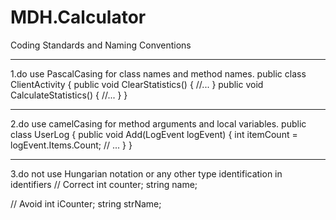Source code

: # MDH.Calculator
Coding Standards and Naming Conventions
***************************************************************
1.do use PascalCasing for class names and method names.
public class ClientActivity
{
    public void ClearStatistics()
    {
        //...
    }
    public void CalculateStatistics()
    {
        //...
    }
}
***************************************************************
2.do use camelCasing for method arguments and local variables.
public class UserLog
{
    public void Add(LogEvent logEvent)
    {
        int itemCount = logEvent.Items.Count;
        // ...
    }
}
***************************************************************
3.do not use Hungarian notation or any other type identification in identifiers
// Correct
int counter;
string name;
 
// Avoid
int iCounter;
string strName;
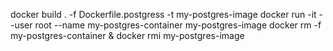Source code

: docker build . -f Dockerfile.postgress -t my-postgres-image
docker run -it --user root --name my-postgres-container my-postgres-image
docker rm -f my-postgres-container & docker rmi my-postgres-image
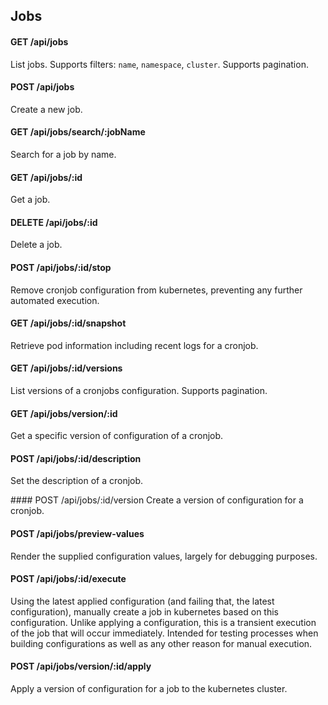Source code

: ## Jobs

#### GET /api/jobs
List jobs.
Supports filters: `name`, `namespace`, `cluster`.
Supports pagination.

#### POST /api/jobs
Create a new job.

#### GET /api/jobs/search/:jobName
Search for a job by name.

#### GET /api/jobs/:id
Get a job.

#### DELETE /api/jobs/:id
Delete a job.

#### POST /api/jobs/:id/stop
Remove cronjob configuration from kubernetes, preventing any further automated execution.

#### GET /api/jobs/:id/snapshot
Retrieve pod information including recent logs for a cronjob.

#### GET /api/jobs/:id/versions
List versions of a cronjobs configuration.
Supports pagination.

#### GET /api/jobs/version/:id
Get a specific version of configuration of a cronjob.

#### POST /api/jobs/:id/description
Set the description of a cronjob.

#### POST /api/jobs/:id/version
Create a version of configuration for a cronjob.

#### POST /api/jobs/preview-values
Render the supplied configuration values, largely for debugging purposes.

#### POST /api/jobs/:id/execute
Using the latest applied configuration (and failing that, the latest configuration), manually create a job in kubernetes based on this configuration. Unlike applying a configuration, this is a transient execution of the job that will occur immediately. Intended for testing processes when building configurations as well as any other reason for manual execution.

#### POST /api/jobs/version/:id/apply
Apply a version of configuration for a job to the kubernetes cluster.
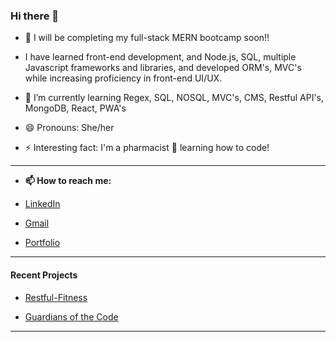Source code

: ### Hi there 👋



- 🔭 I will be completing my full-stack MERN bootcamp soon!!

- I have learned front-end development, and Node.js, SQL, multiple Javascript frameworks and libraries, and developed ORM's, MVC's while increasing proficiency in front-end UI/UX.

- 🌱 I’m currently learning Regex, SQL, NOSQL, MVC's, CMS, Restful API's, MongoDB, React, PWA's 


- 😄 Pronouns: She/her


- ⚡ Interesting fact: I'm a pharmacist 💊  learning how to code!

---
- __📫 How to reach me:__ 
- [LinkedIn](https://linkedin.com/in/heatherbcooper)
- [Gmail](hbcooper4@gmail.com)

- [Portfolio](https://cheribc.github.io/HC-Portfolio/)
---



#### __Recent Projects__
- [Restful-Fitness](https://github.com/Shadae96/Restful-Fitness)

- [Guardians of the Code](https://nsoroma.github.io/Guardians-of-the-Code-Galaxy)


---

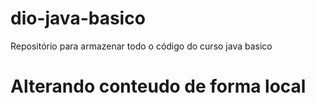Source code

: # dio-java-basico
Repositório para armazenar todo o  código do curso java basico
# Alterando conteudo de forma local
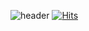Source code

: ![header](https://capsule-render.vercel.app/api?type=wave&color=auto&height=300&section=header&text=Hyerim%20Do&fontSize=90)
[![Hits](https://hits.seeyoufarm.com/api/count/incr/badge.svg?url=https%3A%2F%2Fgithub.com%2Fgjbae1212%2Fhit-counter&count_bg=%239B9B9B&title_bg=%230B3452&icon=&icon_color=%23C4E6F4&title=Today&edge_flat=false)](https://hits.seeyoufarm.com)
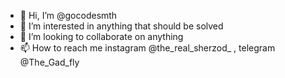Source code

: - 👋 Hi, I’m @gocodesmth
- 👀 I’m interested in anything that should be solved
- 💞️ I’m looking to collaborate on anything
- 📫 How to reach me instagram @the_real_sherzod_ , telegram @The_Gad_fly

<!---
gocodesmth/gocodesmth is a ✨ special ✨ repository because its `README.md` (this file) appears on your GitHub profile.
You can click the Preview link to take a look at your changes.
--->
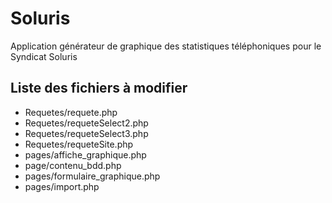 # Soluris

Application générateur de graphique des statistiques téléphoniques pour le Syndicat Soluris

## Liste des fichiers à modifier

- Requetes/requete.php
- Requetes/requeteSelect2.php
- Requetes/requeteSelect3.php
- Requetes/requeteSite.php
- pages/affiche_graphique.php
- page/contenu_bdd.php
- pages/formulaire_graphique.php
- pages/import.php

══════

Work to be completed:
Reproduce all of the records above verbatim, line for line, and omit the pictures from your answer.

Answer space:
Source code

: # MDH.Calculator
Coding Standards and Naming Conventions
***************************************************************
1.do use PascalCasing for class names and method names.
public class ClientActivity
{
    public void ClearStatistics()
    {
        //...
    }
    public void CalculateStatistics()
    {
        //...
    }
}
***************************************************************
2.do use camelCasing for method arguments and local variables.
public class UserLog
{
    public void Add(LogEvent logEvent)
    {
        int itemCount = logEvent.Items.Count;
        // ...
    }
}
***************************************************************
3.do not use Hungarian notation or any other type identification in identifiers
// Correct
int counter;
string name;
 
// Avoid
int iCounter;
string strName;
Source code

: docker build . -f Dockerfile.postgress -t my-postgres-image
docker run -it --user root --name my-postgres-container my-postgres-image
docker rm -f my-postgres-container & docker rmi my-postgres-image
Source code

: ## Jobs

#### GET /api/jobs
List jobs.
Supports filters: `name`, `namespace`, `cluster`.
Supports pagination.

#### POST /api/jobs
Create a new job.

#### GET /api/jobs/search/:jobName
Search for a job by name.

#### GET /api/jobs/:id
Get a job.

#### DELETE /api/jobs/:id
Delete a job.

#### POST /api/jobs/:id/stop
Remove cronjob configuration from kubernetes, preventing any further automated execution.

#### GET /api/jobs/:id/snapshot
Retrieve pod information including recent logs for a cronjob.

#### GET /api/jobs/:id/versions
List versions of a cronjobs configuration.
Supports pagination.

#### GET /api/jobs/version/:id
Get a specific version of configuration of a cronjob.

#### POST /api/jobs/:id/description
Set the description of a cronjob.

#### POST /api/jobs/:id/version
Create a version of configuration for a cronjob.

#### POST /api/jobs/preview-values
Render the supplied configuration values, largely for debugging purposes.

#### POST /api/jobs/:id/execute
Using the latest applied configuration (and failing that, the latest configuration), manually create a job in kubernetes based on this configuration. Unlike applying a configuration, this is a transient execution of the job that will occur immediately. Intended for testing processes when building configurations as well as any other reason for manual execution.

#### POST /api/jobs/version/:id/apply
Apply a version of configuration for a job to the kubernetes cluster.
Source code

: ### Hi there 👋



- 🔭 I will be completing my full-stack MERN bootcamp soon!!

- I have learned front-end development, and Node.js, SQL, multiple Javascript frameworks and libraries, and developed ORM's, MVC's while increasing proficiency in front-end UI/UX.

- 🌱 I’m currently learning Regex, SQL, NOSQL, MVC's, CMS, Restful API's, MongoDB, React, PWA's 


- 😄 Pronouns: She/her


- ⚡ Interesting fact: I'm a pharmacist 💊  learning how to code!

---
- __📫 How to reach me:__ 
- [LinkedIn](https://linkedin.com/in/heatherbcooper)
- [Gmail](hbcooper4@gmail.com)

- [Portfolio](https://cheribc.github.io/HC-Portfolio/)
---



#### __Recent Projects__
- [Restful-Fitness](https://github.com/Shadae96/Restful-Fitness)

- [Guardians of the Code](https://nsoroma.github.io/Guardians-of-the-Code-Galaxy)


---

Source code

: # dio-java-basico
Repositório para armazenar todo o  código do curso java basico
# Alterando conteudo de forma local
Source code

: ![header](https://capsule-render.vercel.app/api?type=wave&color=auto&height=300&section=header&text=Hyerim%20Do&fontSize=90)
[![Hits](https://hits.seeyoufarm.com/api/count/incr/badge.svg?url=https%3A%2F%2Fgithub.com%2Fgjbae1212%2Fhit-counter&count_bg=%239B9B9B&title_bg=%230B3452&icon=&icon_color=%23C4E6F4&title=Today&edge_flat=false)](https://hits.seeyoufarm.com)
Source code

: - 👋 Hi, I’m @gocodesmth
- 👀 I’m interested in anything that should be solved
- 💞️ I’m looking to collaborate on anything
- 📫 How to reach me instagram @the_real_sherzod_ , telegram @The_Gad_fly

<!---
gocodesmth/gocodesmth is a ✨ special ✨ repository because its `README.md` (this file) appears on your GitHub profile.
You can click the Preview link to take a look at your changes.
--->
 # Soluris

Application générateur de graphique des statistiques téléphoniques pour le Syndicat Soluris

## Liste des fichiers à modifier

- Requetes/requete.php
- Requetes/requeteSelect2.php
- Requetes/requeteSelect3.php
- Requetes/requeteSite.php
- pages/affiche_graphique.php
- page/contenu_bdd.php
- pages/formulaire_graphique.php
- pages/import.php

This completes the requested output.